Rob Mumford, Gam Investments
Asian equities have shown cyclical resilience, benefited from “premium” structural growth, and are at reasonable valuations, according to Gam Investments.
“Capital expenditure and trade growth have been extremely strong, and that’s expected to continue this year,” Rob Mumford, investment manager for emerging market equity at Gam, told a webinar this week.
Although consumption has been a laggard in Asia because of Covid-19 restrictions and lockdowns, it should catchup this year and beyond, Mumford said. He suggested that investors gain exposure to the emerging consumer brands in North Asia, as well as technology and new infrastructure stocks.
Core China
In China too, investors should consider increasing exposure to “modern consumer” sectors, financial intermediation, advanced technology and distribution, as well as renewables.
Moreover, China has moved to a countercyclical environment, characterized by monetary easing and fiscal spending, which makes it an exception among leading economies, according to Mumford.
“So within Asia, China at the core is easing policy, which is positive for growth in the region,” he said.
Wendy Chen, senior investment analyst at Gam, added that 2022 is the year of China’s “political reshuffle”, and in previous “reshuffle” years, China has never failed to deliver its economic growth targets.
Green investments, including renewable power, electronic vehicles and biofuels are likely to maintain their momentum, consistent with China’s net zero target, according to Chen.

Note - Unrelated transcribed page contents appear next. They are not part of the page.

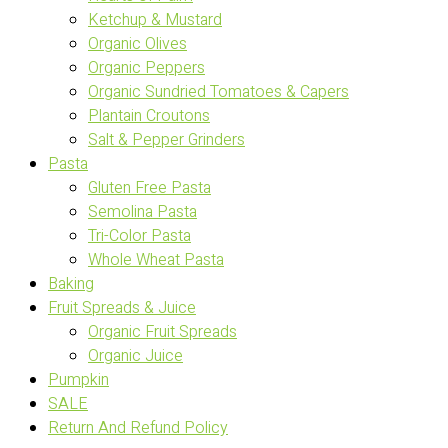
Ketchup & Mustard
Organic Olives
Organic Peppers
Organic Sundried Tomatoes & Capers
Plantain Croutons
Salt & Pepper Grinders
Pasta
Gluten Free Pasta
Semolina Pasta
Tri-Color Pasta
Whole Wheat Pasta
Baking
Fruit Spreads & Juice
Organic Fruit Spreads
Organic Juice
Pumpkin
SALE
Return And Refund Policy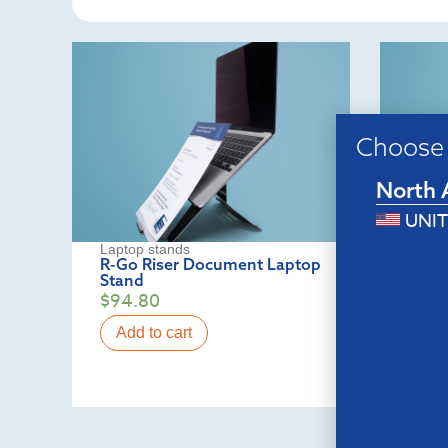
Choose 
North 
UNIT
Laptop stands
Lapto
R-Go Riser Document Laptop
R-Go 
Stand
stand
$
94.80
$
82.
Add to cart
Add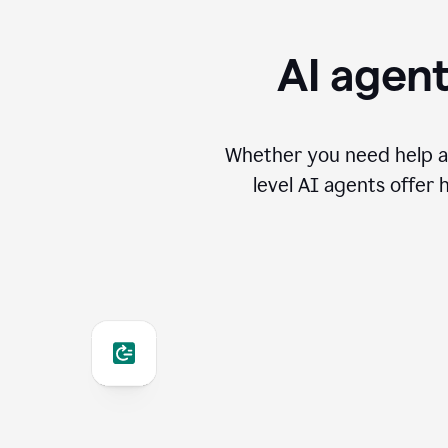
AI agent
Whether you need help an
level AI agents offer 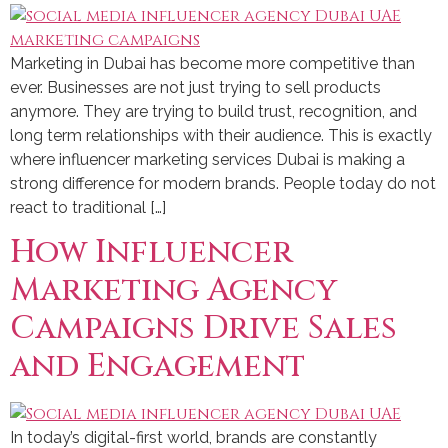
Marketing in Dubai has become more competitive than
ever. Businesses are not just trying to sell products
anymore. They are trying to build trust, recognition, and
long term relationships with their audience. This is exactly
where influencer marketing services Dubai is making a
strong difference for modern brands. People today do not
react to traditional […]
How Influencer
Marketing Agency
Campaigns Drive Sales
and Engagement
In today’s digital-first world, brands are constantly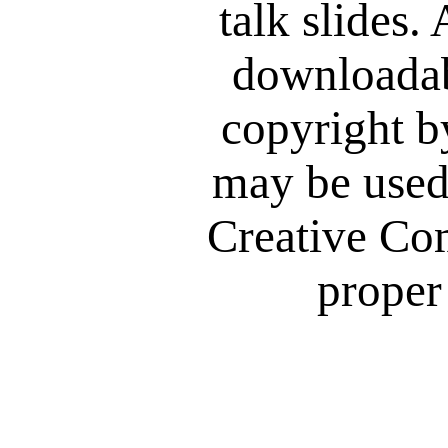
talk slides. 
downloadab
copyright b
may be used
Creative Co
proper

“Another theme worth looking at is software and services, as the digital transformation in the country continues,” she said.
Southeast Asia
In south and southeast Asia, investors should also focus on the recovery theme, according to Mumford, who highlighted the retail and hospitality sectors in Thailand, industrials in India, and consumer staples in Indonesia staples.
However, “India is more complicated,” said Mumford. “It has a wonderful top-down story, as a beneficiary of geopolitics and sound domestic policy, and booming consumption. However, at the bottom-up level, single stock look expensive.”